DataLoader(..., num_workers>0, ...) does not update Dataset

dsethz · January 7, 2021, 6:14pm

Hey,

Please have a look at the following example:

import numpy as np
import torch

from torch.utils.data import Dataset, DataLoader


class MyDataset(Dataset):
    def __init__(self):
        self.data = np.random.randint(0, 100, (10, 2, 2))
        self.max_id = np.ones(len(self.data), dtype=np.int16)


    def __len__(self):
        return len(self.data)


    def __getitem__(self, idx):
        self.max_id[idx] = np.max(self.data[idx, :, :])
        return self.data[idx, :, :]


def main():
    np.random.seed(42)
    torch.manual_seed(42)
    dataset = MyDataset()
    loader = DataLoader(dataset, batch_size=4, shuffle=True, num_workers=1)
    loader_iter = iter(loader)

    print(f'Initial State: {dataset.max_id}')

    batch = next(loader_iter)

    print(f'After num_worker=1: {dataset.max_id}')

    loader = DataLoader(dataset, batch_size=4, shuffle=True, num_workers=0)
    loader_iter = iter(loader)
    batch = next(loader_iter)

    print(f'After num_worker=0: {dataset.max_id}')


if __name__ == '__main__':
    main()

In the last case, where DataLoader(..., num_workers=0, ...), I observe the intended behaviour: dataset.max_id is updated.

How can I achieve this with e.g. DataLoader(..., num_workers=1, ...)?

I am using this in the context of large image files, where I want to read information from these images only upon calling them for training/validation. Thank you for any hint/advice!

Cheers

dsethz · January 11, 2021, 7:40am

Is the question trivial? Is the explanation insufficient?

I would very much appreciate any hint as to what property of the DataLoader causes this behaviour and how to best circumvent it.

pritamdamania87 · January 13, 2021, 12:18am

@dsethz When you specify num_workers > 0, multiple child processes are spawned to perform the actual data loading. As a result, the dataset object would be updated in the child processes and not the parent process where you are printing max_id.

One way to get the max_ids from the child processes would be to put it in a multiprocessing queue on the child processes and read from the same queue on the parent proces.

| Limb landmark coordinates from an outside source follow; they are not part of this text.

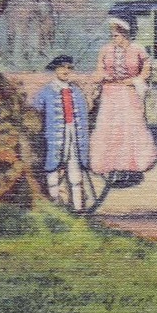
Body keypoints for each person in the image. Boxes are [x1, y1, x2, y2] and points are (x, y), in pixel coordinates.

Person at [90, 16, 157, 184]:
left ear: (125, 35)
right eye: (112, 35)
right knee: (110, 130)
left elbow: (147, 67)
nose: (114, 39)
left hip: (128, 92)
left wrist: (137, 79)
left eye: (117, 35)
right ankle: (113, 167)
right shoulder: (105, 50)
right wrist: (99, 77)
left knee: (129, 128)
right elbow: (99, 69)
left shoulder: (137, 49)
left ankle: (132, 168)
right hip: (110, 93)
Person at [34, 55, 90, 211]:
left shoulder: (77, 92)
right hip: (54, 138)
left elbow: (85, 114)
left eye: (69, 68)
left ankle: (79, 209)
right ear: (55, 69)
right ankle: (55, 207)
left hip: (75, 137)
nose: (66, 71)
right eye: (62, 67)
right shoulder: (46, 92)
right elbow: (34, 112)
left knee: (75, 173)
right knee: (53, 170)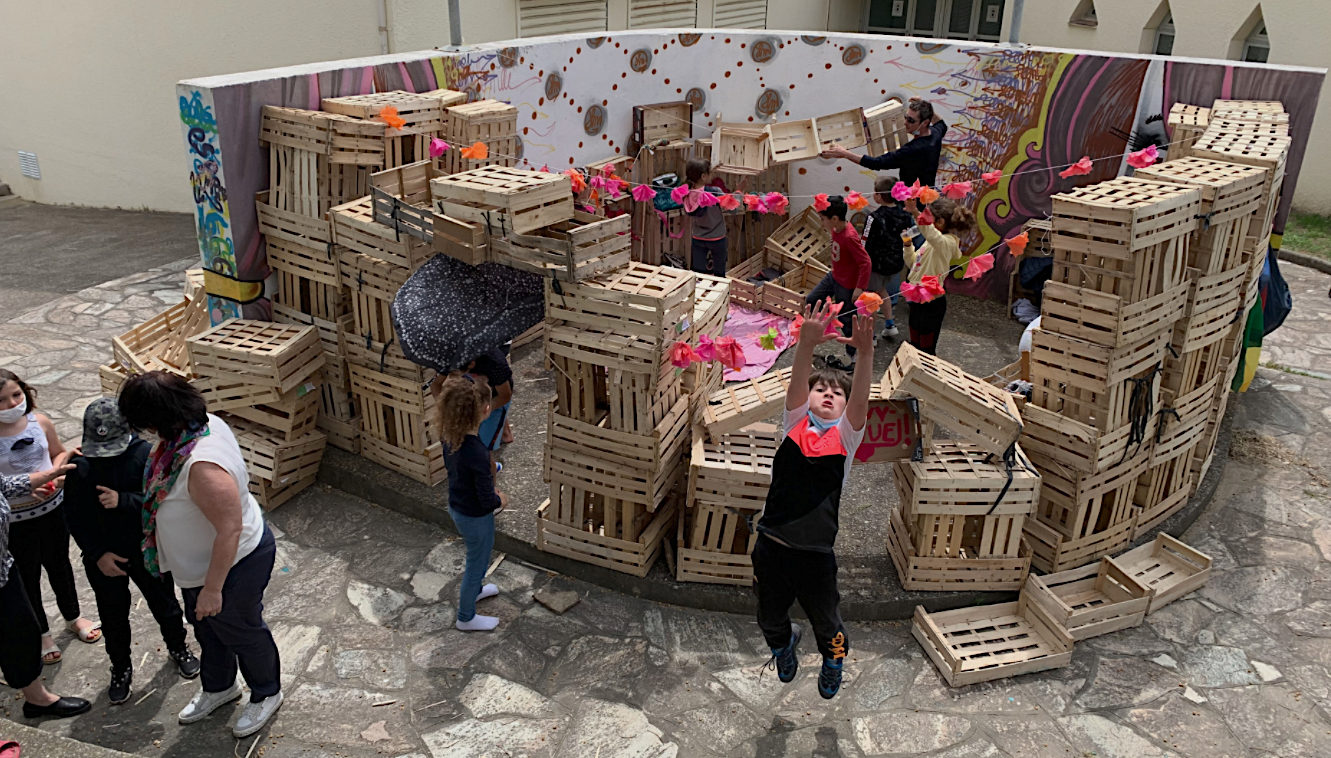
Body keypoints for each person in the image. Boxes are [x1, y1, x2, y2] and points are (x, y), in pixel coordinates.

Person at [117, 372, 283, 739]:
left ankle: (267, 692)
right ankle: (220, 687)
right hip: (197, 570)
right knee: (210, 632)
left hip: (231, 567)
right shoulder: (190, 431)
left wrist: (213, 589)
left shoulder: (201, 466)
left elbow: (229, 529)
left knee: (242, 631)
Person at [754, 300, 873, 701]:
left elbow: (860, 400)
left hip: (815, 554)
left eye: (835, 392)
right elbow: (797, 381)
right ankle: (783, 646)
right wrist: (805, 345)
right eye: (820, 388)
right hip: (771, 544)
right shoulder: (793, 425)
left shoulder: (845, 438)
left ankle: (833, 661)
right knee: (769, 617)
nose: (827, 393)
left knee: (829, 625)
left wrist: (867, 353)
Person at [64, 398, 201, 705]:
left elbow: (162, 501)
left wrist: (124, 500)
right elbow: (74, 517)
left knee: (165, 604)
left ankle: (178, 647)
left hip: (145, 550)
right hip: (104, 559)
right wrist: (98, 554)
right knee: (113, 616)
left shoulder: (144, 457)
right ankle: (121, 667)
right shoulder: (81, 468)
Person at [0, 369, 101, 665]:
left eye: (16, 395)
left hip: (53, 512)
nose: (11, 404)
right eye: (2, 400)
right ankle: (42, 632)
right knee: (27, 577)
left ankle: (73, 616)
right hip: (15, 522)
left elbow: (58, 454)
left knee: (60, 565)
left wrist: (55, 476)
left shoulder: (39, 422)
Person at [1, 462, 94, 719]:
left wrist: (50, 475)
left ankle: (37, 699)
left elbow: (4, 484)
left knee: (21, 633)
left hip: (3, 569)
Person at [434, 373, 507, 632]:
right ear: (486, 409)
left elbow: (462, 469)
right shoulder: (476, 450)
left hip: (457, 505)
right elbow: (487, 500)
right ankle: (466, 617)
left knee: (475, 556)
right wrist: (500, 498)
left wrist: (490, 469)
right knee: (476, 563)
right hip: (475, 517)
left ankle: (475, 592)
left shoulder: (450, 436)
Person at [902, 196, 977, 355]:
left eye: (929, 218)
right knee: (914, 341)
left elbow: (930, 233)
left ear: (940, 222)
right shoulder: (931, 241)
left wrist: (915, 212)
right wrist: (908, 247)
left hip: (932, 303)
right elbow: (914, 264)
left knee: (926, 349)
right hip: (917, 298)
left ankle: (927, 373)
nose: (925, 222)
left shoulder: (946, 243)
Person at [821, 98, 948, 189]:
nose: (905, 122)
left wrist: (845, 154)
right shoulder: (935, 134)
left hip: (913, 201)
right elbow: (942, 124)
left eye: (910, 120)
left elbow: (877, 163)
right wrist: (925, 105)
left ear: (925, 123)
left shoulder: (912, 150)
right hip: (926, 195)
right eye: (905, 116)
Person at [806, 196, 871, 371]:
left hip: (847, 285)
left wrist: (859, 287)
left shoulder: (850, 237)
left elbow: (865, 263)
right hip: (834, 277)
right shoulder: (836, 228)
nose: (821, 223)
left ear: (834, 218)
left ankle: (852, 355)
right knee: (811, 300)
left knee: (847, 320)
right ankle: (816, 336)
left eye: (822, 219)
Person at [863, 176, 915, 342]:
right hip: (896, 263)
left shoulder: (874, 217)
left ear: (878, 196)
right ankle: (890, 325)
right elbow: (911, 235)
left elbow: (865, 241)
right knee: (882, 292)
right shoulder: (905, 215)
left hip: (876, 264)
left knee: (870, 298)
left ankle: (870, 335)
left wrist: (860, 264)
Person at [683, 158, 746, 276]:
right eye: (709, 172)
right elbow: (733, 209)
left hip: (698, 237)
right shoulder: (714, 192)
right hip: (717, 238)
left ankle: (699, 293)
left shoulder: (686, 193)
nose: (711, 175)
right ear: (703, 176)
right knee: (719, 273)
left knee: (698, 274)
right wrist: (738, 192)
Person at [465, 349, 514, 455]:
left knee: (484, 451)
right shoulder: (449, 358)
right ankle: (504, 433)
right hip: (475, 400)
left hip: (495, 398)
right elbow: (436, 384)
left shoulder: (495, 362)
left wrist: (480, 413)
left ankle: (491, 469)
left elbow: (505, 396)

dsethz · January 13, 2021, 4:28pm

Hey @pritamdamania87,

thank you for your feedback. I am not experienced with multiprocessing, but if I understand you correctly, I need a custom data loader in which I adapt _MultiProcessingDataLoaderIter ?

Cheers

pritamdamania87 · January 14, 2021, 9:53pm

I don’t think you need a custom dataloader and using a multiprocessing queue in the dataset should suffice:

# Initialize a queue.
import multiprocessing as mp
q = mp.Queue()


# Pass the queue to the dataset
class MyDataset(Dataset):
    def __init__(self, q):
        self.data = np.random.randint(0, 100, (10, 2, 2))
        self.max_id = np.ones(len(self.data), dtype=np.int16)
        self.q = q
        q.put(self.max_id)


    def __len__(self):
        return len(self.data)


    def __getitem__(self, idx):
        self.max_id[idx] = np.max(self.data[idx, :, :])
        q.put(self.max_id)
        return self.data[idx, :, :]

# Then in the main process

def main():
    np.random.seed(42)
    torch.manual_seed(42)
    dataset = MyDataset(q)
    loader = DataLoader(dataset, batch_size=4, shuffle=True, num_workers=1)
    loader_iter = iter(loader)

    print(f'Initial State: {dataset.max_id}')

    batch = next(loader_iter)

    max_id = q.get()
    print(f'After num_worker=1: {max_id}')